Some states have taken a more proactive approach to this practice, following the lead of the European Union (EU). The EU and its progressive proposed regulation of AI includes a heightened analysis for its use in hiring. So far, Illinois, Texas, and Washington have state biometric laws limiting and regulating what biometric identifiers can be collected. New York, California, Washington, and Arkansas have additional protections for protected personal information encompassing biometric data.
Back to 10-Second Human Eye Resume Scans?
With so many ethical and legal issues at play, some employers may determine that the risks outweigh the rewards of using AI in hiring. For some businesses, this may be true; however, there are still advantages to using AI when hiring, as long as employers are well aware of all the risks. In fact, many companies may already use AI in other steps of the hiring process and consider that it is worth expanding to more of the process. In 2018, 67% of hiring managers and recruiters said that AI was already saving them time, and that number has likely increased. It is also worth noting that 43% of the same professionals surveyed believe that AI is helping them remove human bias. It's not a matter of avoiding AI because of its risks and costs, but instead of embracing it with cautious and experienced expectations.
The following steps should be addressed before a business enters into a contract with an AI software provider for their HR needs. Conversely, these are the same steps that an AI software provider should anticipate and proactively answer with potential clients to cultivate trust in their people and processes:
Necessary Next Steps
- Due Diligence. Look into your chosen software provider and determine whether its tools have faced prior or pending lawsuits or complaints and if so, whether the issues have been resolved.
- Examine EU Requirements. If relevant, conduct an inquiry into the feasibility of meeting each of the EU's new requirements for high-risk AI software use, which includes hiring.

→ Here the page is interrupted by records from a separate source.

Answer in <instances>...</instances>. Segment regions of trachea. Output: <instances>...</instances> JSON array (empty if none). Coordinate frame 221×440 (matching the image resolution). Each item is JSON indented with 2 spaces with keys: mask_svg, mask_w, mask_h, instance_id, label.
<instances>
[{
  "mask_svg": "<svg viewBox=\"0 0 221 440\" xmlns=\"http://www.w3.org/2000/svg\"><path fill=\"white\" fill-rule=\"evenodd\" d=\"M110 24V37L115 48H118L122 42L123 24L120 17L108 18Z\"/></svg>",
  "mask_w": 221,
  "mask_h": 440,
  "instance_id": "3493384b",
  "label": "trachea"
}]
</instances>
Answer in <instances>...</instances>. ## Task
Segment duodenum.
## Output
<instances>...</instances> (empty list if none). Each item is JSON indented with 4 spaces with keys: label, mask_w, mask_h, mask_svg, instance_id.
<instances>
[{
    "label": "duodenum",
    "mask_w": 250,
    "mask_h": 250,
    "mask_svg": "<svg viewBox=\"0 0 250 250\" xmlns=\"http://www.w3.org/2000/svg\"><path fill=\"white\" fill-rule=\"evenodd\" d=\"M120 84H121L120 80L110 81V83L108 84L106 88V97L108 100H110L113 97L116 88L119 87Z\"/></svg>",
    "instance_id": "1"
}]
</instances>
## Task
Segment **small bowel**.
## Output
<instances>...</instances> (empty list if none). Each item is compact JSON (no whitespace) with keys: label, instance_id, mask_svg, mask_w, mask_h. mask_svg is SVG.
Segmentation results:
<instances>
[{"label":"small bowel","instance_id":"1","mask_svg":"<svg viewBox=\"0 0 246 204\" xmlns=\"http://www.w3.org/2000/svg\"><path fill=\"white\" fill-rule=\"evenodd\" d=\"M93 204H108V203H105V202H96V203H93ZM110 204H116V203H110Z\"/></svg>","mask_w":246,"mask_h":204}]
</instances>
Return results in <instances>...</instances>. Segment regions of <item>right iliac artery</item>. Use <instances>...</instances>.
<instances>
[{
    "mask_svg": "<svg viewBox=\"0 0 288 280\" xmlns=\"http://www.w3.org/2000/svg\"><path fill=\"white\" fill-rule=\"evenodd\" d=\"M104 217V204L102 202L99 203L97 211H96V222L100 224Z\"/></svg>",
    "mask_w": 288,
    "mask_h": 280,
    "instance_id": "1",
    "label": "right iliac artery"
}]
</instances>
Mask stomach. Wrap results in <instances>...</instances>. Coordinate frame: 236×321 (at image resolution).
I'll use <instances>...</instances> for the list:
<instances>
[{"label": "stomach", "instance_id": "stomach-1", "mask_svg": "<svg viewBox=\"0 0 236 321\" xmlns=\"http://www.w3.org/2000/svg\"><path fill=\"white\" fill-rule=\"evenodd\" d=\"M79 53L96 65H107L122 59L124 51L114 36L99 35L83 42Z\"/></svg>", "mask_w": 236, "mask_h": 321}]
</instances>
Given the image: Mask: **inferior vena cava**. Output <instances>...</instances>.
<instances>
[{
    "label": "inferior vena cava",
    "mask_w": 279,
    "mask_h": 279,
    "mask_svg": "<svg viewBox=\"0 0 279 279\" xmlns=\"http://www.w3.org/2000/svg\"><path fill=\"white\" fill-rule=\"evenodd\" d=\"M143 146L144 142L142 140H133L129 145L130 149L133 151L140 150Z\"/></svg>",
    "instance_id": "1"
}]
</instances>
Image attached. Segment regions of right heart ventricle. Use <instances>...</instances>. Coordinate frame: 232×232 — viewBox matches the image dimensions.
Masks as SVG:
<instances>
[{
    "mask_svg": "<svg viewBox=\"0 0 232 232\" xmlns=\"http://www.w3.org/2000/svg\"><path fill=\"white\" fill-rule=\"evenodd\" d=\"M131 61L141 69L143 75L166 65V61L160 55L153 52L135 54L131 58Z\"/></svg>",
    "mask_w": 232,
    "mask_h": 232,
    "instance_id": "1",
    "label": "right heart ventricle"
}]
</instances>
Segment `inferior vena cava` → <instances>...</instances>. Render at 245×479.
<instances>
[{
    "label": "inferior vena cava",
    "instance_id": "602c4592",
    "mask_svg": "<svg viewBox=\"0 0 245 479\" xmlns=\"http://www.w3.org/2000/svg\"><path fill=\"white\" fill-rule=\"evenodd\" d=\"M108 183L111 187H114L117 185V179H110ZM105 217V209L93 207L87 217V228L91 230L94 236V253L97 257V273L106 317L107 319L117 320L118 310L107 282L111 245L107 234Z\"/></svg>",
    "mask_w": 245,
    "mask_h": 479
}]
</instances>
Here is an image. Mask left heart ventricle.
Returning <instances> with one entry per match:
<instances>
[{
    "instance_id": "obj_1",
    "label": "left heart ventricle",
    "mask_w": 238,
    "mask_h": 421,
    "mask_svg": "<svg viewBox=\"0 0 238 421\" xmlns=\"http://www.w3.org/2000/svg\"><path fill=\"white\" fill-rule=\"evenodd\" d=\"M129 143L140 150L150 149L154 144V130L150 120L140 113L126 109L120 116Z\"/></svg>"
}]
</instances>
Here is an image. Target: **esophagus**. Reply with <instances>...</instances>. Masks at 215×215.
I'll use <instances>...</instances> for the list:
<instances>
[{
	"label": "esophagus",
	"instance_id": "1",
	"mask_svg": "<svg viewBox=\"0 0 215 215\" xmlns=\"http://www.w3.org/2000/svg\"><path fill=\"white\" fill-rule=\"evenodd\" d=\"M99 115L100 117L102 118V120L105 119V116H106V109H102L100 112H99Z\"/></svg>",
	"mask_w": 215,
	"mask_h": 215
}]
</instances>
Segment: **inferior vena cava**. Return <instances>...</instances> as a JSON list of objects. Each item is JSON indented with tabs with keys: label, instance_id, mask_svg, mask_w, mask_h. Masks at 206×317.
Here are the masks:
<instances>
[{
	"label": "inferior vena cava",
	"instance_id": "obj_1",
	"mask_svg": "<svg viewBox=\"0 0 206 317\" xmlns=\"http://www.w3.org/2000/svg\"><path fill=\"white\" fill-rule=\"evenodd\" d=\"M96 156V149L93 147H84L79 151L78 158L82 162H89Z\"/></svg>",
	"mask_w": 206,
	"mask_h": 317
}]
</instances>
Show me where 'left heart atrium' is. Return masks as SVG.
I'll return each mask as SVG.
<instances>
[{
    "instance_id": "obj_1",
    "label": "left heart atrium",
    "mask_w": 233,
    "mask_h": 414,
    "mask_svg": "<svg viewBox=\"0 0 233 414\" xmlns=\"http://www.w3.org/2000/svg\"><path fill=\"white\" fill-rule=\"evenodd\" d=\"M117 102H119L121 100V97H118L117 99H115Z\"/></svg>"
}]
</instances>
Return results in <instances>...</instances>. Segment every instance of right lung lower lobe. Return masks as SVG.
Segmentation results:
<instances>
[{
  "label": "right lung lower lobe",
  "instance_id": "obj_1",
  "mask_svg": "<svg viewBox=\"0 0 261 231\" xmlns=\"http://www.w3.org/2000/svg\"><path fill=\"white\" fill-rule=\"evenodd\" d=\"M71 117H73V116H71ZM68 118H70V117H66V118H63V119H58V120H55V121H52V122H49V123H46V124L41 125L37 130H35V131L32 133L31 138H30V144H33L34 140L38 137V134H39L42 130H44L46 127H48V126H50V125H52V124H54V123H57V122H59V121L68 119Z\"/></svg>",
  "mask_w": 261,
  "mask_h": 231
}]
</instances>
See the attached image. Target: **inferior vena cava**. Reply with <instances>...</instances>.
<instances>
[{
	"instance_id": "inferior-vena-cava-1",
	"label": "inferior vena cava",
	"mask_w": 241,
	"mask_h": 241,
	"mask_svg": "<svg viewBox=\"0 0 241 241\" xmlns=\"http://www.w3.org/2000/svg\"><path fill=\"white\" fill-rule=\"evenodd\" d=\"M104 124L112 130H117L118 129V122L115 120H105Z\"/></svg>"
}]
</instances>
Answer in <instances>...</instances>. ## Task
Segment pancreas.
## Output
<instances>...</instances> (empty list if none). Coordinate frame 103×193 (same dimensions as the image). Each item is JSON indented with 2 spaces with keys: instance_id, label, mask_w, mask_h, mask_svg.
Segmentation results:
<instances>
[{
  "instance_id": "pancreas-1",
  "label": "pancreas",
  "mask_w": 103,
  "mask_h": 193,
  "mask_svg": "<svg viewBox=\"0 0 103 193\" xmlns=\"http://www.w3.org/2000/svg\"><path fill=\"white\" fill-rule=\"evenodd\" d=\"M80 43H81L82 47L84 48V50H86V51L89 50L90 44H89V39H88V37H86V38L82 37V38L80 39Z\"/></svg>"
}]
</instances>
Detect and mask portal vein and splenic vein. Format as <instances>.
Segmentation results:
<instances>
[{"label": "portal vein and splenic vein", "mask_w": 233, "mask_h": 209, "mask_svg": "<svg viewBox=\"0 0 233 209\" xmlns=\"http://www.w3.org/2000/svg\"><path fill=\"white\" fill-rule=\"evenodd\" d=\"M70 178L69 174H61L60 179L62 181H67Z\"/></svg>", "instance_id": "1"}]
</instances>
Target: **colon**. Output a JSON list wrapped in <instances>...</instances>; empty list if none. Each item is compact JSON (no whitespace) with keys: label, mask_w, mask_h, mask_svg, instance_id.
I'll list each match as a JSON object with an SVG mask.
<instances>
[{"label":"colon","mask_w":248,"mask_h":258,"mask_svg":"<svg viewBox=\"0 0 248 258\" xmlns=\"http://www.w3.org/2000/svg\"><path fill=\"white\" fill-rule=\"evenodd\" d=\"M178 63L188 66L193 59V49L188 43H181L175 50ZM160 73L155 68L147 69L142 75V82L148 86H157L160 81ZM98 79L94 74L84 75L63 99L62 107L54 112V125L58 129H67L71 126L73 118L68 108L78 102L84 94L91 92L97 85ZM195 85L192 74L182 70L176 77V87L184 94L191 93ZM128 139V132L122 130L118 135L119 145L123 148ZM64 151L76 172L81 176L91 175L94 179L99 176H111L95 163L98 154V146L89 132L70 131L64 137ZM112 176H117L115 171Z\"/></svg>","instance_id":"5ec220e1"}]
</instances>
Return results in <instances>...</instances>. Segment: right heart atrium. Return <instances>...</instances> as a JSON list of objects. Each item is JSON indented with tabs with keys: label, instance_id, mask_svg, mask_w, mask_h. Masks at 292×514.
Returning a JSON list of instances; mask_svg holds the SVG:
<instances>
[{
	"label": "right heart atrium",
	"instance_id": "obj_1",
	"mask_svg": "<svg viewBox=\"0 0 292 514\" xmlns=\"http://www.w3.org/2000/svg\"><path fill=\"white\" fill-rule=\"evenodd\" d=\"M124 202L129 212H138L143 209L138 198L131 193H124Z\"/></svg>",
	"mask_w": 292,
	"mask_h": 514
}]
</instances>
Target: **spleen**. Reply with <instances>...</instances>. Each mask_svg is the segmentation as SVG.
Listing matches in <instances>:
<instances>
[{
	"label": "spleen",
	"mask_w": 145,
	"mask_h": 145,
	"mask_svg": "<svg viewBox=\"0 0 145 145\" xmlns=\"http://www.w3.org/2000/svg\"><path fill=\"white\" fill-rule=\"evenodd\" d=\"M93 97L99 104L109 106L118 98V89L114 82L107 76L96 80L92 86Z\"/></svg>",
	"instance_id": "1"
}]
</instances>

- Legal Research. Review the federal Uniform Guidelines on Employee Selection Procedures; Title VII; The Age Discrimination in Employment Act (ADEA); EEOC; State AI laws (Illinois, Texas, and Washington; biometric privacy laws: New York, California, Washington, and Arkansas) to ensure the software can/does meet the guidance and legal requirements.
- Investigate Interference. Assess the likelihood that the algorithm could be manipulated to purposefully exclude people based on protected characteristics and who would be liable.
- Require that the software provider
- Fully explains the algorithm—how it avoids bias, exclusion, security, consent, coverage (training data for models). Specifically ask about transparency and validity.
- Provides bias audit reports and validation studies—ask for permission to share publicly.
- Ensures that there is a human element—a report, audit, or other similar tool prepared internally for employers to review. Determine how the system selects which things will be "flagged" for human review, and can a human review more than what is selected?
- Requires that regular, extensive auditing is permitted and accurate and that the algorithm can be revised if it implicitly learns to discriminate.
The content of this article is intended to provide a general guide to the subject matter. Specialist advice should be sought about your specific circumstances.